Nonprofit organizations do not have shareholders. Therefore, they raise capital through fund-raising activities. Funding sources of nonprofit organizations include individual and corporate donations, grants from private and government funders, fees for services, and investment.
Gifts and Donations
Gifts and donations come from individuals, companies, charitable trusts and foundations. Usually, they are considered private funding that nonprofit organizations can use for whatever purpose related to their vision and mission. Gifts and donations are tax deductible. Some examples of gifts and donations include, but are not limited to:
Bequests: This is a donation made on the donor's death, not affected by estate tax. Bequests are like donations, but differ in the sense that they happen only when the donor passes away; then the value of the donation is removed from the donor's taxable estate.
Charitable remainder trust (CRT): The asset being donated is removed from the donor's estate and placed in a trust, thus removing the asset from the donor's taxable estate. Once the trust beneficiaries get up to 20 years' worth of income, the amount left over goes to the charity. There are two types of CRTs. There can be a charitable remainder annuity trust (CRAT), which helps ensure that the beneficiaries receive a fixed amount of income each year. The donor sets up a certain amount that the trust will pay the beneficiary each year, but must have a minimum payout of 5%. The payments are fixed. If the interest amount is not enough to cover the payment, the CRT can be a charitable remainder unitrust (CRU). In that case, the donor gives the same percentage of the trust each year to the beneficiaries. This amount can change based on the current value of the assets.
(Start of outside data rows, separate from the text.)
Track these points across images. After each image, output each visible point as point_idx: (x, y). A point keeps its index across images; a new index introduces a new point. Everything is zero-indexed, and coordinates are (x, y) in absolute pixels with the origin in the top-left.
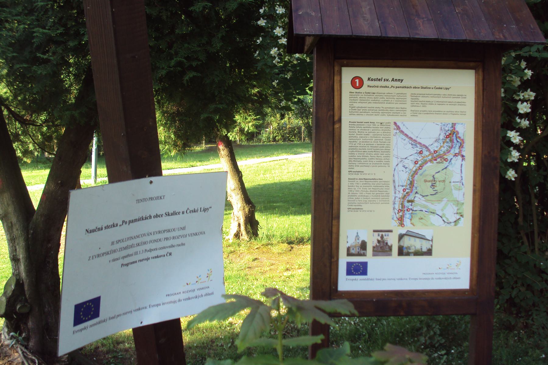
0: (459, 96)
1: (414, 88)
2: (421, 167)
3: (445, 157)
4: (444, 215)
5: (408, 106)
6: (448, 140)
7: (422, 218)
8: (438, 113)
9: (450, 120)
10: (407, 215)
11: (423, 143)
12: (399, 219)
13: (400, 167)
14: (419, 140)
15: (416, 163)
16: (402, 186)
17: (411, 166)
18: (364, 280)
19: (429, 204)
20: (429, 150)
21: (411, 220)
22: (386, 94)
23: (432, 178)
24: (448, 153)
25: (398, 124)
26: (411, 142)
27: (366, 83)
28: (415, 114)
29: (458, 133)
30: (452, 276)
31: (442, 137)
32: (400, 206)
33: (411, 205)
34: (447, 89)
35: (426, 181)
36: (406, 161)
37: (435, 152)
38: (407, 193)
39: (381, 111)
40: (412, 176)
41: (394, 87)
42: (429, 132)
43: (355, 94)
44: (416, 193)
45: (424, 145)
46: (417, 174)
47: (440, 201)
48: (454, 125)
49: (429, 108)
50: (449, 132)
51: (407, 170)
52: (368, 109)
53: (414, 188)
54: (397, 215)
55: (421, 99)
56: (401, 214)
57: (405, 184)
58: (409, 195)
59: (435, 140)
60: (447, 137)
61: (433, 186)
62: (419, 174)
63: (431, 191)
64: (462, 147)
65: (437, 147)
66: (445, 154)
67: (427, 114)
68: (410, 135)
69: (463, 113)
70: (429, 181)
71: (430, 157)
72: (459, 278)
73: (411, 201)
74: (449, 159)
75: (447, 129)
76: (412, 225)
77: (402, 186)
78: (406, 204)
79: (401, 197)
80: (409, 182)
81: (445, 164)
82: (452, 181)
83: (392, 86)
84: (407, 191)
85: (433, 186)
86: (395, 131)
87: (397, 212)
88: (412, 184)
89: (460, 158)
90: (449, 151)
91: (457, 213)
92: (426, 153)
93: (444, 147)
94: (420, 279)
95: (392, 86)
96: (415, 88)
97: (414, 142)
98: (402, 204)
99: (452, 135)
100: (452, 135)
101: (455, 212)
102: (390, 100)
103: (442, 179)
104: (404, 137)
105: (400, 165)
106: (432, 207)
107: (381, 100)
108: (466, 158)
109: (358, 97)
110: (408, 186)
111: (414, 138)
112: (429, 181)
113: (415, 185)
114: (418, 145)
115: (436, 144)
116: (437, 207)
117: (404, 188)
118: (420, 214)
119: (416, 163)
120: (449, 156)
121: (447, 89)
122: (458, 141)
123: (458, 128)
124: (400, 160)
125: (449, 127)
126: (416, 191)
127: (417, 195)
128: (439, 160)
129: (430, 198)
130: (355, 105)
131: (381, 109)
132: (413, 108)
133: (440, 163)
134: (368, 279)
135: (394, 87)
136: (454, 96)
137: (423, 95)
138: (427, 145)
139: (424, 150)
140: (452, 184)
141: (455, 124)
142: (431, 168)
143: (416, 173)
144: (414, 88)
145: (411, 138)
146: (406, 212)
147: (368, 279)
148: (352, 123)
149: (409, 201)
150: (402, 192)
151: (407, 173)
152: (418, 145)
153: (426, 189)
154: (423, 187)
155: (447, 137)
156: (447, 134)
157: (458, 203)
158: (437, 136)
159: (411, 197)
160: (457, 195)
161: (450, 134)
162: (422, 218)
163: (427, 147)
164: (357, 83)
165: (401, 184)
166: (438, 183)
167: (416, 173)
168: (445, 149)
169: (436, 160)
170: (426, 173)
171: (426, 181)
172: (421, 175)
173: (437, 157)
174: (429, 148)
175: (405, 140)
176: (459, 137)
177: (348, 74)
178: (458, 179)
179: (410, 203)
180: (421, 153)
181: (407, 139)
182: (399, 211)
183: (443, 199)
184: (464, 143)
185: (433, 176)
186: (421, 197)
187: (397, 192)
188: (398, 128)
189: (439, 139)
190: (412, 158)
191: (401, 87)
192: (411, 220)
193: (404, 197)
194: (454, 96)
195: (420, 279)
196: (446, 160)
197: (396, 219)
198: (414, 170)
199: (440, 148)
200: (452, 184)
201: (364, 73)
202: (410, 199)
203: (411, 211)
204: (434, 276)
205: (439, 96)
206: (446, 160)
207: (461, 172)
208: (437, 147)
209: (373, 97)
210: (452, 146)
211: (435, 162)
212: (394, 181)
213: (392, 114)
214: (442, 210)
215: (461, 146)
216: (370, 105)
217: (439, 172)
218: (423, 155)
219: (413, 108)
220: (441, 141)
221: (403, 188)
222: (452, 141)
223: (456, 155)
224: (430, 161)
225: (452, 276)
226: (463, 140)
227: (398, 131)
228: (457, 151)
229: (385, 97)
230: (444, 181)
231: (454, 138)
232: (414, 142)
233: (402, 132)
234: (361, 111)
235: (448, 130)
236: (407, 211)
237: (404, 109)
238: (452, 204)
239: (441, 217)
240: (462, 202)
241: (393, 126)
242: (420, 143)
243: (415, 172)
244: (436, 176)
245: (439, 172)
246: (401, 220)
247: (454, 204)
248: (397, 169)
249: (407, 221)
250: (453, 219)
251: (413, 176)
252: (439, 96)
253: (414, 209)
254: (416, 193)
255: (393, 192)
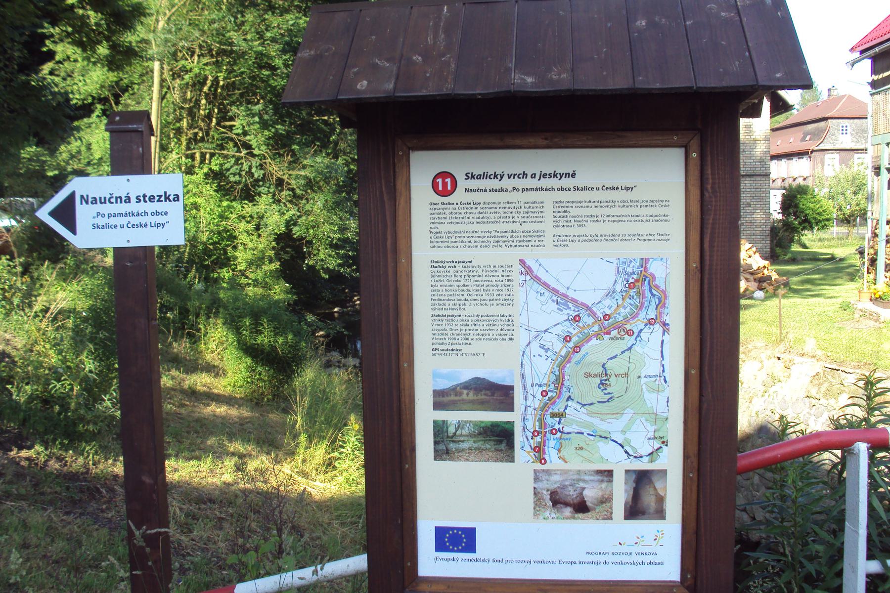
0: (653, 203)
1: (558, 189)
2: (577, 349)
3: (628, 327)
4: (628, 442)
5: (548, 227)
6: (632, 292)
7: (581, 448)
8: (611, 238)
9: (636, 251)
10: (552, 442)
11: (581, 298)
12: (534, 450)
13: (535, 348)
14: (571, 294)
15: (567, 339)
16: (540, 386)
17: (557, 345)
18: (468, 560)
19: (596, 421)
20: (593, 314)
21: (559, 451)
22: (502, 205)
23: (601, 370)
24: (633, 318)
25: (529, 262)
26: (555, 298)
27: (462, 183)
28: (561, 242)
29: (654, 278)
30: (647, 559)
31: (619, 288)
32: (537, 423)
33: (559, 423)
34: (627, 189)
35: (588, 375)
36: (547, 336)
37: (607, 317)
38: (549, 399)
39: (492, 239)
40: (559, 366)
41: (518, 190)
42: (591, 275)
43: (440, 206)
44: (569, 398)
45: (583, 304)
46: (569, 362)
47: (619, 414)
48: (644, 262)
49: (591, 228)
50: (635, 277)
51: (549, 354)
52: (466, 235)
53: (565, 389)
54: (532, 441)
55: (574, 211)
56: (538, 439)
57: (545, 381)
58: (554, 403)
59: (606, 292)
60: (630, 287)
61: (603, 385)
62: (573, 361)
63: (600, 395)
64: (664, 306)
65: (610, 307)
66: (626, 320)
67: (589, 241)
68: (553, 284)
69: (664, 238)
70: (595, 376)
71: (596, 328)
72: (661, 563)
73: (560, 415)
74: (636, 331)
75: (630, 270)
76: (561, 461)
77: (540, 386)
78: (549, 420)
79: (537, 406)
80: (553, 378)
81: (629, 340)
82: (643, 375)
83: (514, 189)
84: (550, 394)
85: (603, 385)
86: (523, 277)
87: (530, 435)
88: (559, 381)
89: (658, 328)
90: (637, 315)
91: (655, 438)
92: (587, 320)
93: (625, 308)
94: (580, 563)
95: (514, 189)
96: (562, 189)
97: (562, 299)
98: (540, 420)
99: (640, 282)
100: (640, 282)
101: (651, 435)
102: (511, 215)
103: (622, 371)
104: (541, 289)
105: (535, 345)
106: (603, 427)
107: (492, 216)
108: (671, 327)
109: (447, 212)
110: (552, 386)
111: (562, 290)
112: (595, 376)
113: (566, 383)
114: (571, 305)
115: (608, 302)
116: (614, 427)
117: (545, 388)
118: (577, 440)
119: (567, 339)
120: (636, 325)
121: (627, 189)
122: (653, 294)
123: (654, 268)
124: (533, 334)
125: (634, 267)
126: (567, 395)
127: (570, 403)
128: (614, 333)
129: (597, 408)
130: (441, 228)
131: (493, 234)
132: (559, 231)
133: (617, 339)
134: (477, 560)
135: (518, 190)
136: (644, 204)
137: (579, 204)
138: (590, 304)
139: (583, 313)
140: (643, 380)
141: (647, 260)
142: (598, 351)
143: (567, 359)
144: (558, 189)
145: (555, 291)
146: (548, 435)
147: (477, 560)
148: (436, 264)
149: (553, 415)
150: (539, 396)
151: (549, 360)
152: (571, 305)
153: (590, 391)
154: (583, 387)
155: (631, 286)
156: (631, 280)
157: (655, 418)
158: (608, 283)
159: (559, 407)
160: (654, 401)
161: (637, 281)
162: (581, 448)
163: (588, 308)
164: (444, 184)
165: (536, 381)
166: (613, 379)
167: (567, 359)
168: (628, 310)
169: (608, 333)
170: (588, 359)
171: (588, 375)
172: (578, 363)
173: (609, 326)
174: (594, 309)
175: (542, 294)
176: (657, 287)
177: (423, 168)
178: (655, 369)
179: (558, 419)
180: (577, 319)
181: (547, 294)
182: (535, 434)
183: (624, 410)
184: (666, 297)
185: (604, 365)
186: (578, 407)
187: (530, 398)
188: (528, 270)
189: (614, 292)
190: (559, 330)
191: (532, 189)
192: (559, 451)
193: (544, 408)
194: (644, 204)
195: (580, 563)
196: (630, 333)
197: (529, 449)
198: (563, 353)
199: (615, 310)
200: (643, 380)
201: (458, 162)
202: (556, 410)
203: (559, 434)
204: (610, 558)
205: (611, 203)
206: (630, 333)
207: (662, 356)
208: (610, 307)
209: (476, 211)
210: (643, 304)
211: (606, 337)
212: (523, 376)
213: (515, 244)
214: (624, 432)
215: (661, 304)
216: (470, 228)
217: (615, 357)
218: (581, 324)
219: (559, 231)
220: (618, 296)
221: (541, 389)
222: (641, 294)
223: (650, 322)
224: (597, 335)
225: (647, 559)
226: (664, 292)
227: (528, 278)
228: (652, 314)
229: (501, 211)
230: (626, 375)
231: (647, 288)
232: (562, 299)
233: (537, 279)
234: (454, 239)
235: (633, 273)
236: (552, 433)
237: (539, 234)
238: (643, 419)
239: (623, 447)
240: (665, 415)
241: (518, 268)
242: (574, 301)
243: (565, 357)
244: (610, 365)
245: (615, 357)
246: (539, 451)
247: (647, 420)
248: (528, 350)
249: (551, 454)
250: (646, 449)
251: (561, 366)
252: (611, 203)
253: (566, 430)
254: (569, 398)
255: (522, 397)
Grants are money that a nonprofit organization receives from private foundations, public agencies, or other grant makers, which does not have to be repaid. However, the grant money received is tied to specific goals, objectives, and outcomes. Grants always come with the conditions under which the money can be spent.
Nonprofit organizations can borrow money to start income-generation activities, such as a social enterprise. Borrowing can take the form of debt finance that must be paid back. Some nonprofit organizations take advantage of the opportunity for equity finance, in which an investor takes a risk by making money available to a business with the expectation that the reward will be shared. Usually, it is very difficult for nonprofit organizations to borrow money because of their very not-for-profit nature. However, some financial institutions are open to consider borrowing requests from nonprofit organizations.
Nonprofit organizations can sell goods and services to members, or even to the public, in order to generate income for their activities. For example, a nonprofit organization can organize an event and sell tickets, or produce a publication to sell, or provide consulting services.
A donor-advised fund is a charitable instrument through which a nonprofit organization administers charitable donations on behalf of an individual, a family, or an organization. The advised-donor fund provides relief to the individual, family, or organization by not having to incur the administrative expenses of creating a private foundation. Donor-advised funds are new and allow the donors to have tax advantages while directing the use of their donation.
Fee for Service
Some nonprofit organizations provide services for a small fee. This is the agreed-on money paid for services provided. There do not have to be contracts or expectations of future services, and the cost for services can be driven by market trends and /or competitors or similar organizations.
Nonprofit organizations invest in for-profit-like activities in order to generate additional income to support their activities. Investment can be made in pension funds, self-insurance funds, or endowment funds.